STATED PROBLEM => Can you copy the interview below on the Iraqi resistance word for word, from "Interview with Abduljabbar" up to and including "elections in Iraq?"?

EXCERPT =>
Interview with Abduljabbar al Kubaysi, ex political prisoner of the
U.S., general secretary of the Iraqi Patriotic Alliance (IPA) and
mentor of a political front of the Iraqi resistance forces, speaks out
on the political prospective of the popular resistance movement against
the U.S. occupation of Iraq.
Q: What are your comments on the recent [December 2005] elections in Iraq?
Like all the other so-called elections staged by the U.S. and its puppets these too were nothing but a farce. They lack any legitimacy as the entire regime is illegitimate and illegal as it is imposed and kept in power by foreign occupation forces. This is why the resistance called for a boycott [of the elections].
The electoral campaign aggressively stirred up sectarian strife, which is in the interest of the occupier. The Sunni leaders who fell into this American trap mobilized their constituencies by pointing to the danger of the Shiites seizing power. The Shiite leaders did the very same thing, thus creating a spiral endangering the Iraqi national unity that we fight for.
From the side of the Sunni forces there was an especially great amount of deceit. They promised that if the people went to the polls and elected their representatives to parliament, this would allow them to change the constitution, which was imposed by fraud against the will of the overwhelming majority in the Sunni provinces. But they knew from the very beginning that even with a maximum turn-out they would never be able to achieve the necessary parliamentary quorum to get the constitution abrogated.
Already the constitutional referendum was characterized by massive fraud, which is not only well known to our people but also to the world. What is not so widespread is the knowledge that the rules stipulated that a majority of two-thirds of the total vote in three adjacent provinces can reject the constitution. This can be easily checked in both the Arabic and English version. So also according to the rules drafted by the U.S. itself, the referendum failed. But later the authorities retroactively re-interpreted the rules in a way that a two-thirds majority in EACH of the three provinces must say ‘No.’ So we warned the people that fraud is unavoidable, is intrinsic to the U.S. set up.
To a far reaching extent the alleged high turn-out is due to fraud. In the areas where the sectarian parties and lists have taken control they just stuffed the ballot boxes for themselves. The only place where this was not possible was the vast mixed districts of Baghdad. There not only did conflicts occur but the turn-out was also significantly smaller.
Q: At least in the Sunni population the resistance has been enjoying huge support. Isn’t it possible that some of the newly elected delegates will voice the demands of the resistance?
No, absolutely not. It is not a question of one or another MP speaking out for some demands of the resistance. This might even be possible as they want to gain the broad support of the masses. No, it is all about whether you accepted the American game or not. Regardless of the political banner raised by the lists, they help the so-called political process. The U.S. has understood that they cannot smash the resistance by mere military means. So they need to politically co-opt forces to rely upon. This is why the [U.S. authorities] did everything they could to have Sunni lists contest the elections.
Regarding the list of Duleimi, their background force, the Islamic Party (IP), has been openly collaborating with the U.S. since the onset of the occupation. For example, they took part in Bremer’s Governing Council and they accepted the constitution for the sake of being co-opted by the U.S. The IP is an American horse.

SUPPLIED DATA =>

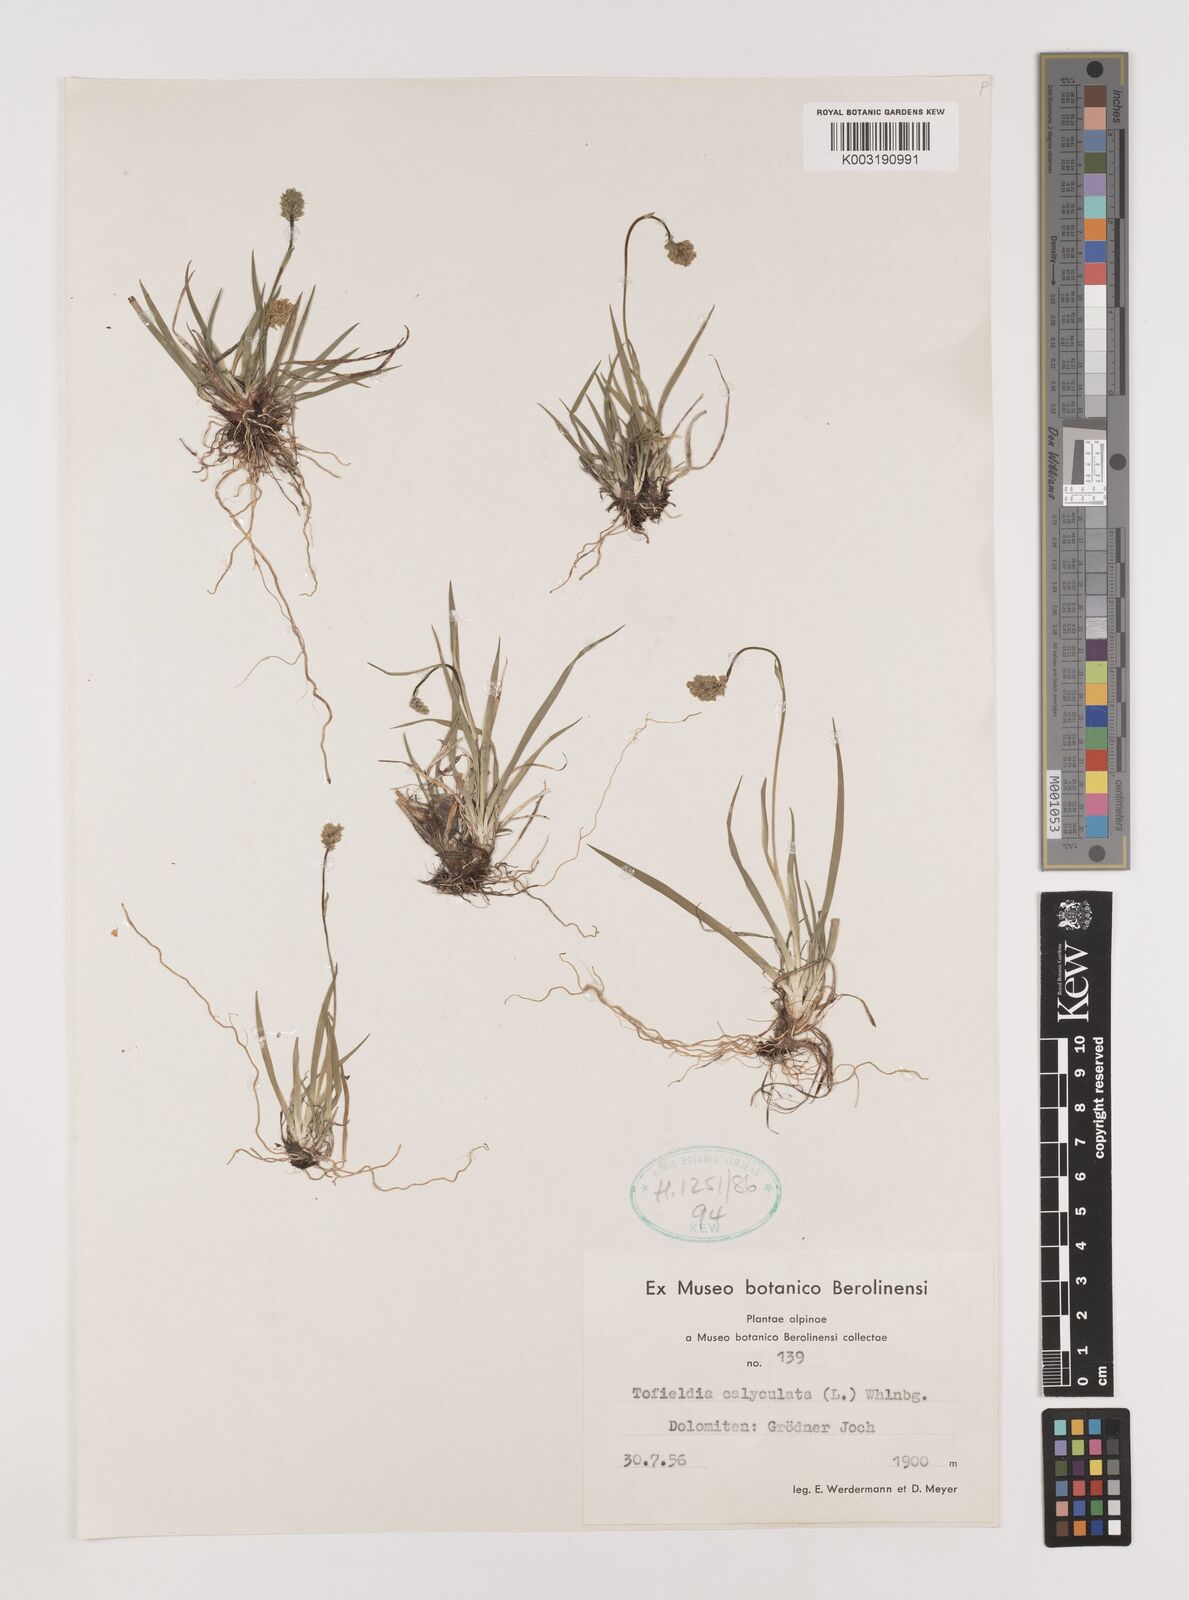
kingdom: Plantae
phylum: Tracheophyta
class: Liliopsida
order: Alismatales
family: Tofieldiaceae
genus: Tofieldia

==

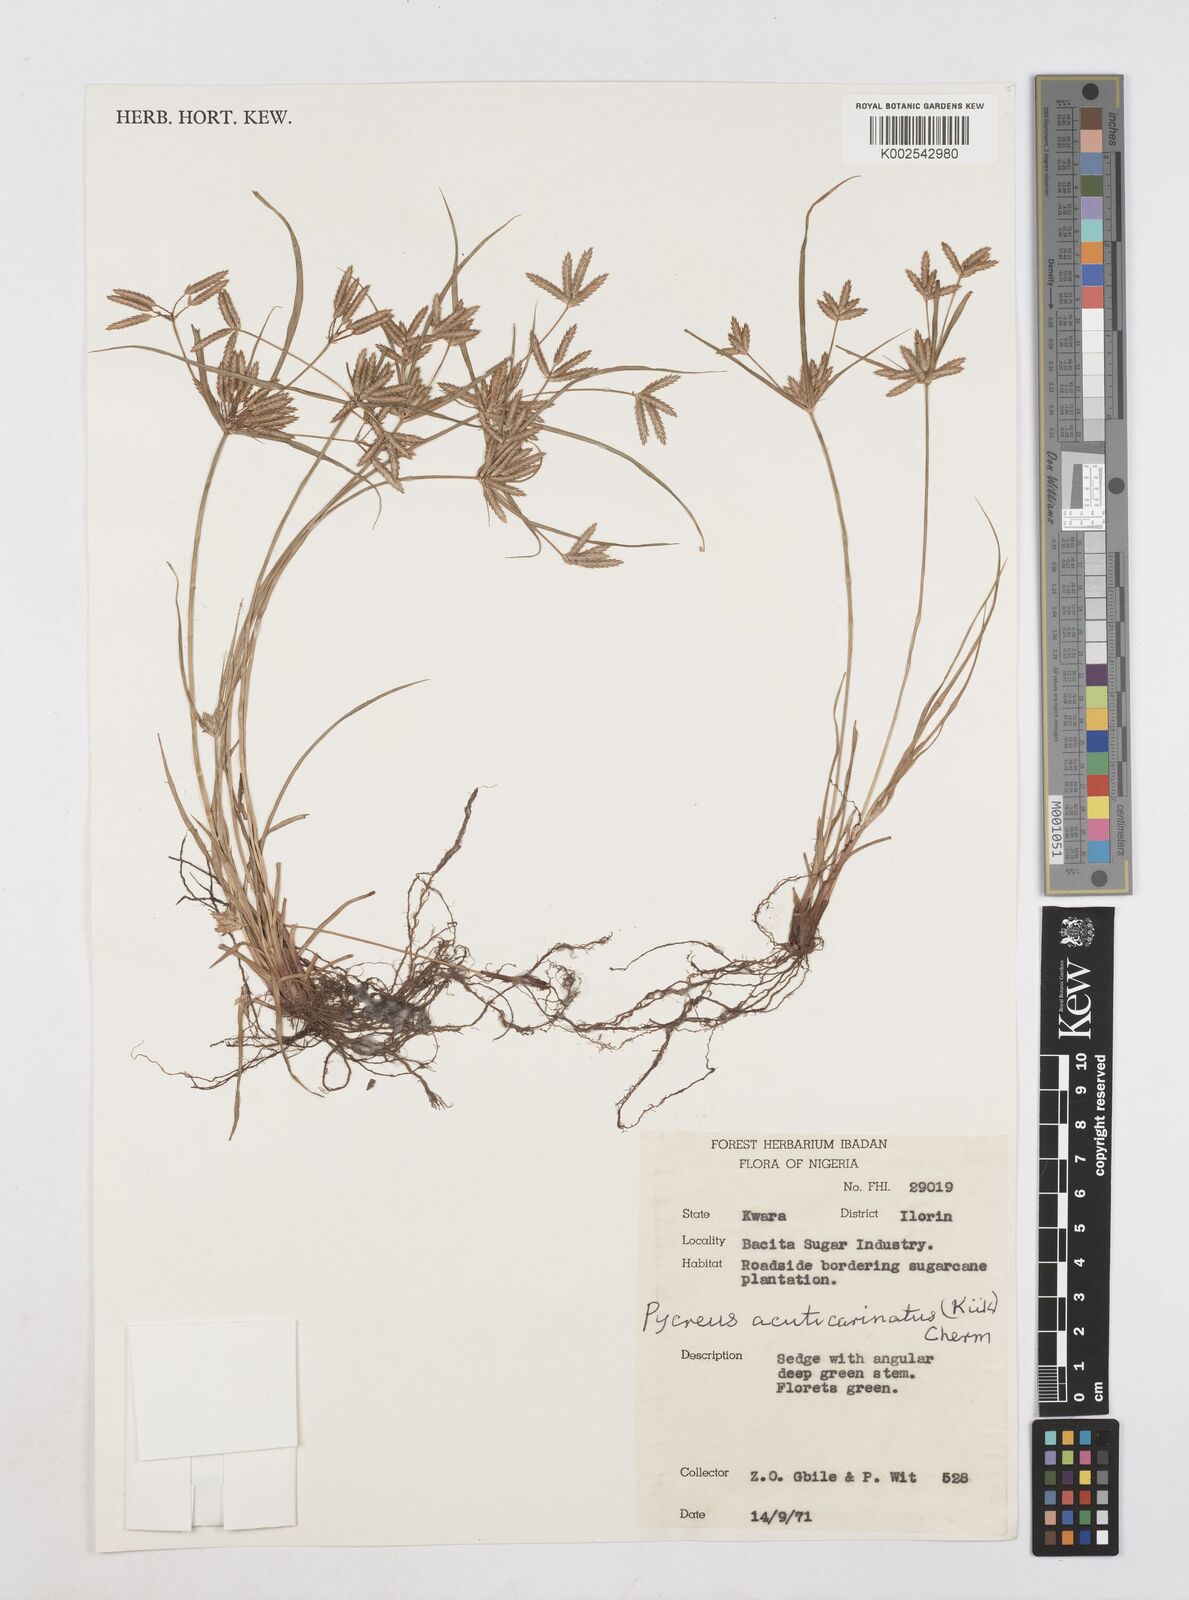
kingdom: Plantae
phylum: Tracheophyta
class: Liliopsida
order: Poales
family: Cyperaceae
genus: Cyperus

SOLUTION BELOW =>
Interview with Abduljabbar al Kubaysi, ex political prisoner of the
U.S., general secretary of the Iraqi Patriotic Alliance (IPA) and
mentor of a political front of the Iraqi resistance forces, speaks out
on the political prospective of the popular resistance movement against
the U.S. occupation of Iraq.
Q: What are your comments on the recent [December 2005] elections in Iraq?